The reproductive healthcare nonprofit Planned Parenthood, a proponent of abortion access, denounced Kacsmaryk’s decision on Friday as “unprecedented and harmful”.
“Today’s decision challenging the FDA’s decades-long approval of mifepristone exposes how far anti-abortion activists will go to further restrict abortion nationwide,” Planned Parenthood president Alexis McGill Johnson wrote on Twitter.
“We should be enraged that approval of a safe and effective abortion method could be overruled by ONE judge.”
News of the federal judge’s injunction also ricocheted across the political spectrum, with legislators weighing in on its implications.
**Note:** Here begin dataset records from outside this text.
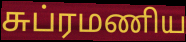
சுப்ரமணிய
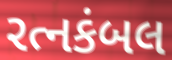
રત્નકંબલ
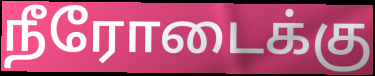
நீரோடைக்கு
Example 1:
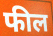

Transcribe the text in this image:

फील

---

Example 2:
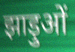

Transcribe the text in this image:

झाड़ुओं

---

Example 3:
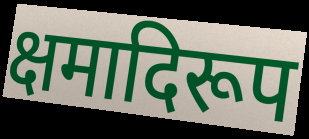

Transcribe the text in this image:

क्षमादिरूप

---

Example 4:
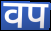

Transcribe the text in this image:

वप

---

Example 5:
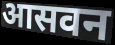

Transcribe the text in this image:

आसवन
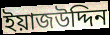
ইয়াজউদ্দিন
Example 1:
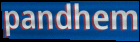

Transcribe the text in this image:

pandhem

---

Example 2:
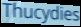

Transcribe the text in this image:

Thucydies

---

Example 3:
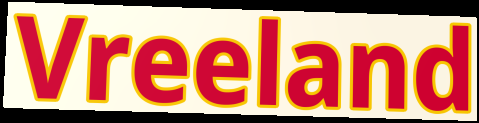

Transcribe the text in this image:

Vreeland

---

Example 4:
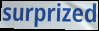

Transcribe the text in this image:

surprized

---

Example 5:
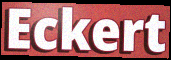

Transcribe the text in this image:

Eckert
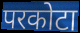
परकोटा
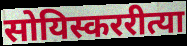
सोयिस्कररीत्या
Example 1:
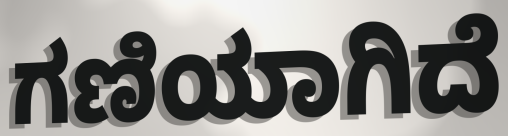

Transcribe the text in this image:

ಗಣಿಯಾಗಿದೆ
Democratic Senator Elizabeth Warren, for instance, called on the Biden administration to take swift action in appealing the ruling.
“One Trump-appointed judge in Texas thinks he knows better than decades of scientific evidence and ruled to block access to medication abortion nationwide,” she wrote in a Twitter thread.
“We can’t let one right-wing extremist overrule women, their doctors, and the scientists” at the FDA.
Her Democratic colleague, New York Senator Chuck Schumer, warned the ruling “could throw our country into chaos”. He called Kacsmaryk an “extremist” and “activist judge”.
Appointed in 2019, Kacsmaryk is seen as a religious conservative sympathetic to right-wing causes. He has ruled that federal programmes that provide contraception to minors without parental consent are unlawful and previously struck down healthcare protections for transgender people.
As the only federal judge in Amarillo for the Northern District of Texas, Kacsmaryk presides over the vast majority of the cases filed there. This makes the city a hot spot for conservative plaintiffs seeking a sympathetic ruling, according to critics.
If Kacsmaryk’s decision on Friday is appealed, the case is expected to go to the 5th Circuit Court of Appeals, which has a conservative majority.
Other lawsuits around the country, meanwhile, are seeking to expand access to mifepristone. Two such lawsuits are under way in West Virginia and North Carolina.
And in February, attorneys general from 12 states, led by Washington and Oregon, filed a lawsuit against the FDA for placing “burdensome” restrictions on mifepristone by including it in the Risk Evaluation and Mitigation Strategies (REMS) programme.
In their lawsuit, the states argue that mifepristone has been used more than 5 million times in the US “with very low rates of complications”.
Already, in January, the FDA loosened REMS restrictions around mifepristone “to reduce burden on the health care delivery system”.
In its guidelines, the FDA warns that medication abortion – like miscarriage and childbirth – can carry a risk of “life-threatening bleeding, infections or other problems”. But it emphasises that mifepristone “is safe when used as indicated”, based on a “thorough and comprehensive review of the scientific evidence”.